Seriously, I really don't claim to understand so don't take this as a question of your experience. I would very much like to learn from the experiences of others. It just seems counter-intuitive to me. Please educate me. I do mostly pavement but would like to find a combo that allows me to get off road a few times a year without compromising too much of my handling and performance the rest of the time.
In dirt riding where most of your turning is done by counter-balancing, it's more important to have the front have a good grip on the terrain. Hence the knobby up front. It makes the bike easier to control. Fronts also wear slower than rears so they tolerate knobbies better. In the dirt a rear slide is easier to control because the bike tends to be more upright. In street riding where the tires have much, much more grip and you can lean the bike over to corner, most of your grip comes from the back tire. Having a less aggressive tread gives you more grip on the pavement. The smaller spaces and lower tread flexes less, puts more rubber on the road, give more grip and thus feels more secure. Wet performance is also related to compound and drainage.
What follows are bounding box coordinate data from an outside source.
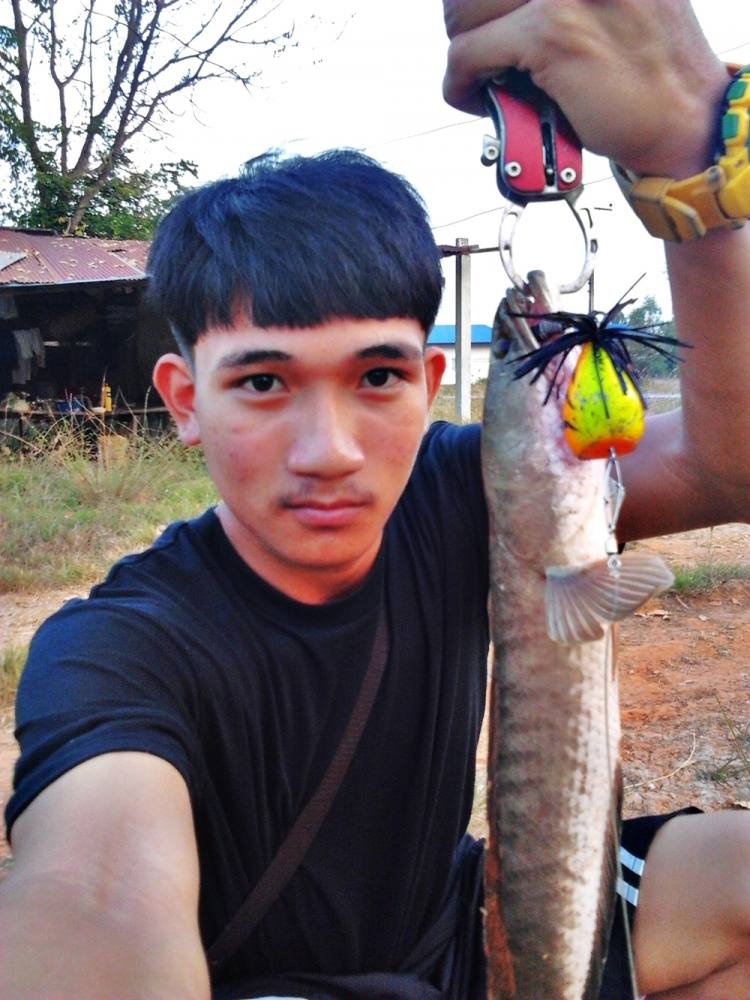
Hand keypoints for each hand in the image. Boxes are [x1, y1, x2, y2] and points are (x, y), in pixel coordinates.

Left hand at [442, 0, 727, 176]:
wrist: (686, 119)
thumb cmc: (647, 70)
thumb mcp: (609, 4)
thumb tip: (502, 9)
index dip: (484, 4)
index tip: (490, 26)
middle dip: (468, 23)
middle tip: (484, 58)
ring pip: (463, 12)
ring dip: (464, 54)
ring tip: (486, 81)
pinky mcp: (550, 34)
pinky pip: (465, 56)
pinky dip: (460, 88)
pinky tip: (480, 104)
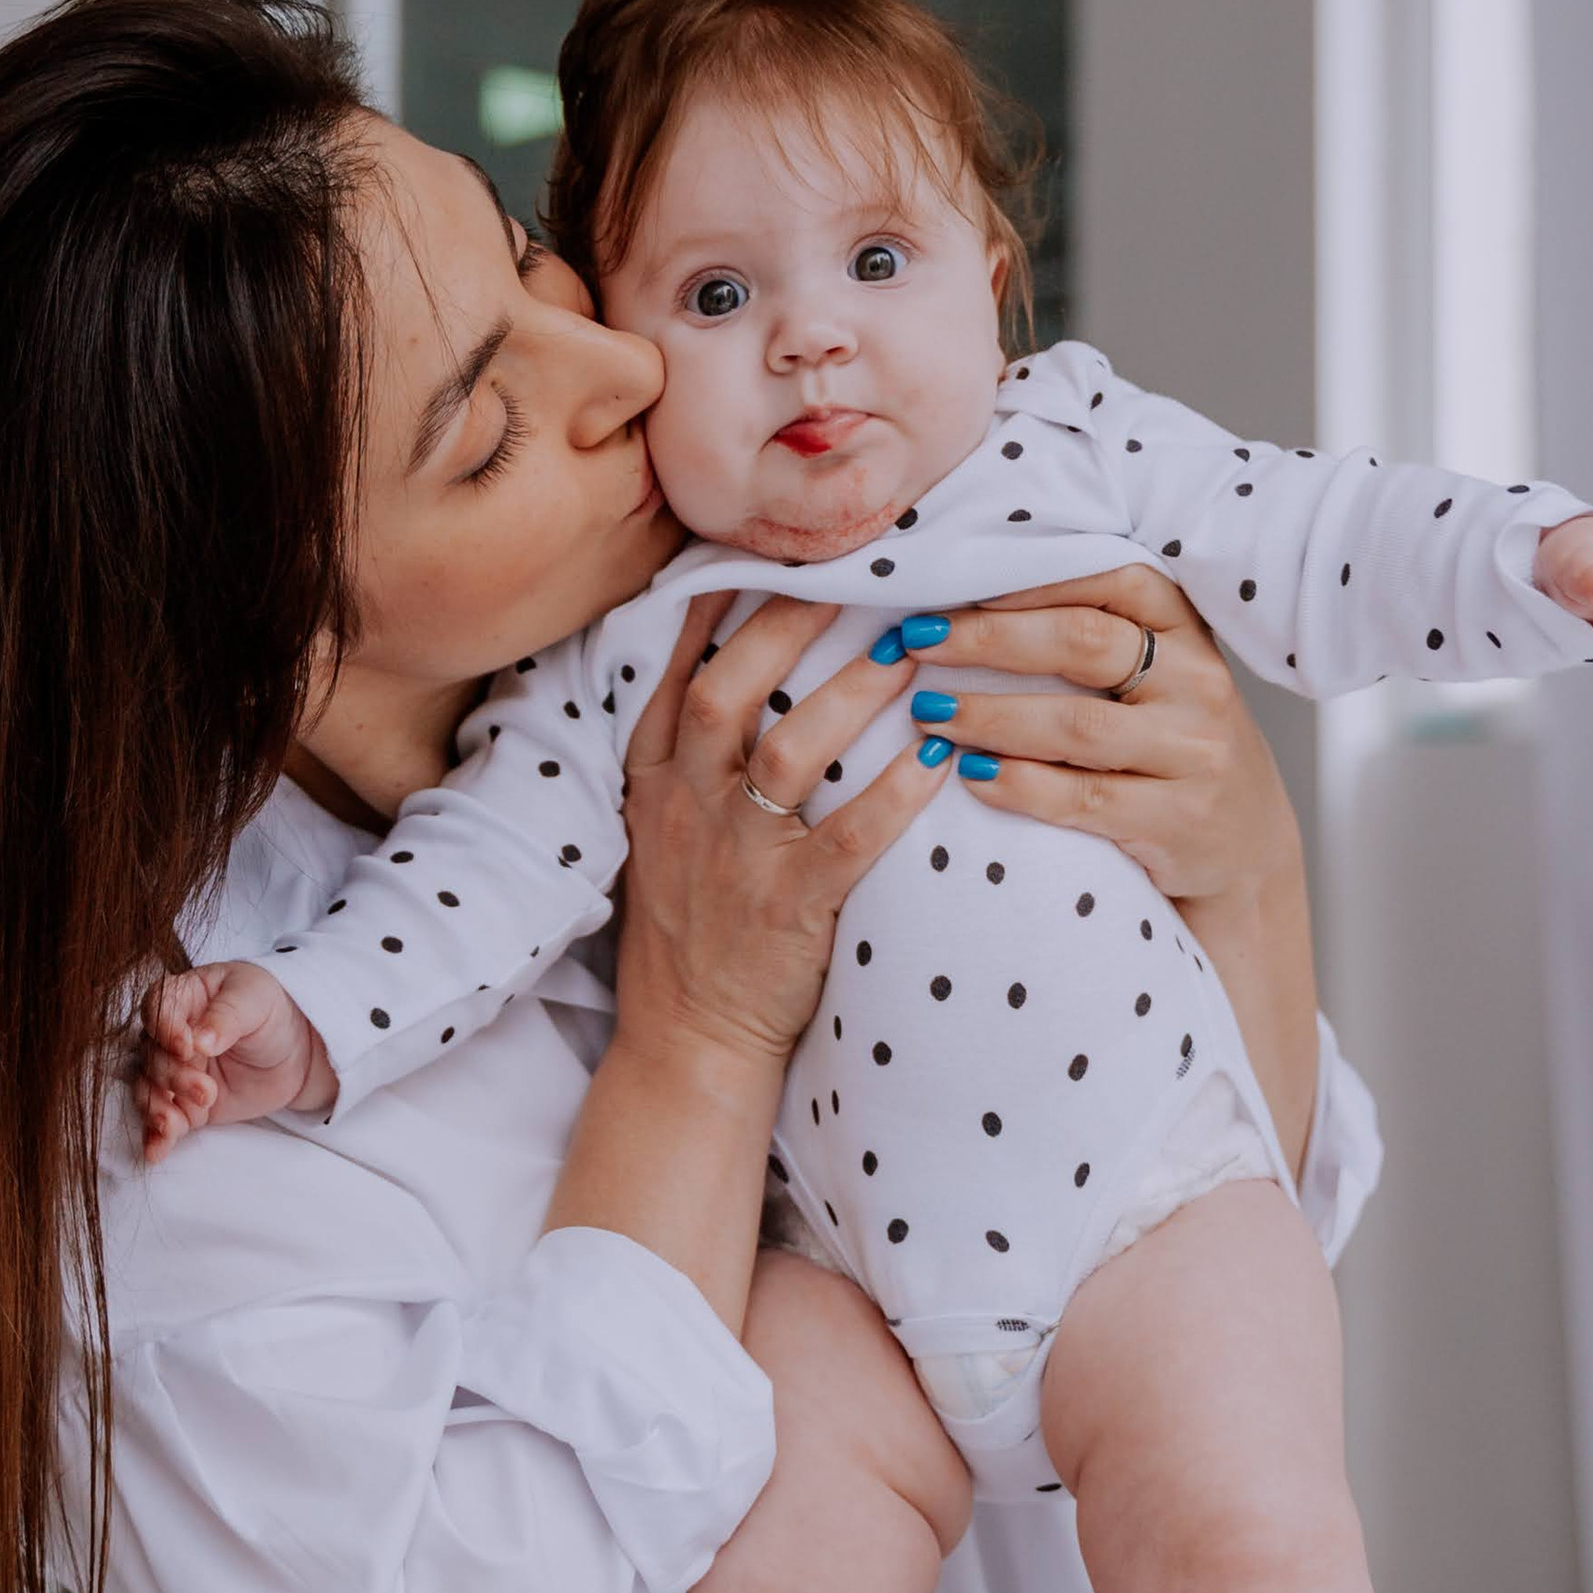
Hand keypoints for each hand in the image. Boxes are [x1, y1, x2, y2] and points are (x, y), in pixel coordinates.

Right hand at [137, 961, 332, 1162]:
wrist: (296, 1051)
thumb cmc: (271, 1011)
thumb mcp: (256, 1000)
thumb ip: (226, 1016)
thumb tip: (199, 1040)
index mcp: (184, 997)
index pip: (158, 1008)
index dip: (165, 1029)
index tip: (186, 1047)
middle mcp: (169, 1035)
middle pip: (151, 1055)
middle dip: (173, 1077)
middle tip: (206, 1092)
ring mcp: (174, 1072)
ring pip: (149, 1089)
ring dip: (157, 1108)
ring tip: (174, 1125)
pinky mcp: (183, 1104)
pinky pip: (162, 1121)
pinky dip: (156, 1137)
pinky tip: (155, 1151)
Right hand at [614, 591, 946, 1071]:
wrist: (689, 1038)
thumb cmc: (693, 928)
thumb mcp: (662, 832)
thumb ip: (687, 755)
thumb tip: (726, 667)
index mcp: (655, 783)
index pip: (677, 677)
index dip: (713, 611)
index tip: (759, 553)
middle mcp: (688, 808)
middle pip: (727, 692)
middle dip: (787, 627)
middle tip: (853, 577)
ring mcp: (737, 856)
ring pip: (789, 750)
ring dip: (851, 694)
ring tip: (911, 650)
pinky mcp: (790, 906)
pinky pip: (849, 838)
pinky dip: (895, 796)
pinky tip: (937, 759)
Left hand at [909, 566, 1319, 1170]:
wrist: (1247, 851)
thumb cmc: (1177, 749)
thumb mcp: (1162, 679)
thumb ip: (1100, 636)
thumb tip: (975, 596)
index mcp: (1189, 635)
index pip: (1114, 580)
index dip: (1029, 580)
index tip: (952, 586)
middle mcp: (1198, 685)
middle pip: (1085, 644)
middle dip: (989, 639)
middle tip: (917, 641)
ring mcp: (1193, 754)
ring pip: (1077, 725)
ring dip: (991, 717)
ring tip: (929, 715)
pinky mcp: (1178, 820)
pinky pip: (1084, 800)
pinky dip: (1020, 786)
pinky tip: (973, 777)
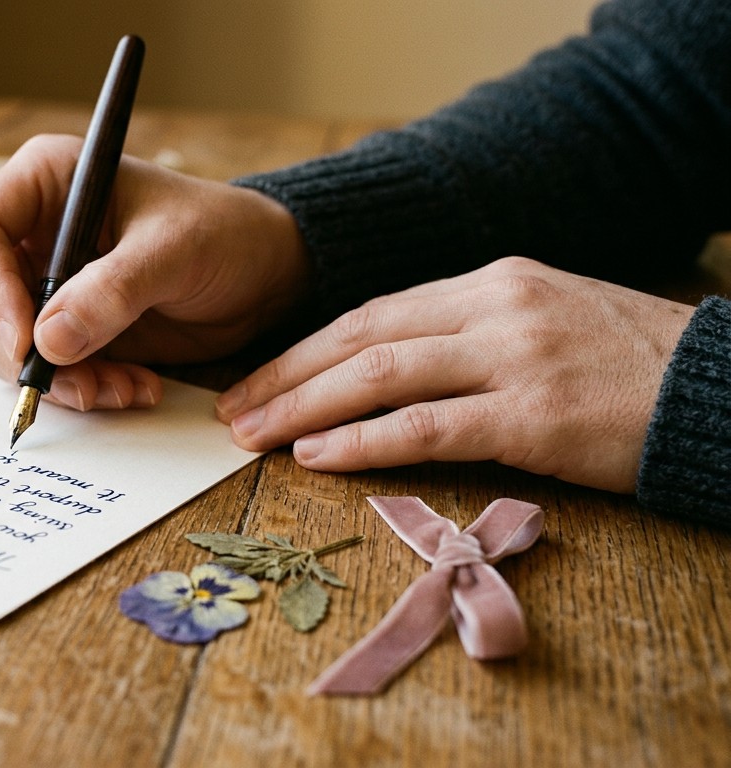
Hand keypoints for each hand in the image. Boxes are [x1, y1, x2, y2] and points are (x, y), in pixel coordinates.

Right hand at [0, 134, 307, 411]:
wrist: (263, 275)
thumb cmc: (223, 234)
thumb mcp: (173, 252)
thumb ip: (111, 292)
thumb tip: (48, 341)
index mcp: (46, 183)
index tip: (25, 342)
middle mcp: (33, 233)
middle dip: (26, 352)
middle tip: (79, 383)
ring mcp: (47, 285)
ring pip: (9, 345)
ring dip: (60, 380)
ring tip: (124, 389)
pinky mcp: (68, 330)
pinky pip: (48, 370)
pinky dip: (83, 389)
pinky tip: (133, 389)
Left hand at [215, 257, 694, 491]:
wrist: (722, 391)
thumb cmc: (630, 367)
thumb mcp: (545, 322)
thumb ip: (470, 334)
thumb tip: (387, 367)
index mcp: (493, 280)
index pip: (374, 311)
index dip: (307, 348)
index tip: (260, 377)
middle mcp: (495, 305)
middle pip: (361, 334)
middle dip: (286, 373)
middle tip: (231, 407)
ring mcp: (515, 355)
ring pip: (381, 373)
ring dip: (304, 406)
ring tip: (253, 434)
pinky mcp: (534, 412)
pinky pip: (425, 426)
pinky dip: (362, 441)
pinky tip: (317, 457)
The front is primarily used to change direction so it doesn't need ultimate grip. This is obviously different from racing where you can spend a lot of time finding the optimal balance between front and rear grip on a predictable course that has a minimal amount of variables and distractions.

With the Heidenau's the tread construction is a good middle ground for dirt and street but the compound (and the bias-ply carcass) tends to be a little hard hence the complaints about grip. The tradeoff is it's very long wearing. I'd like to see the K60 in a radial. That might solve some of the grip issues.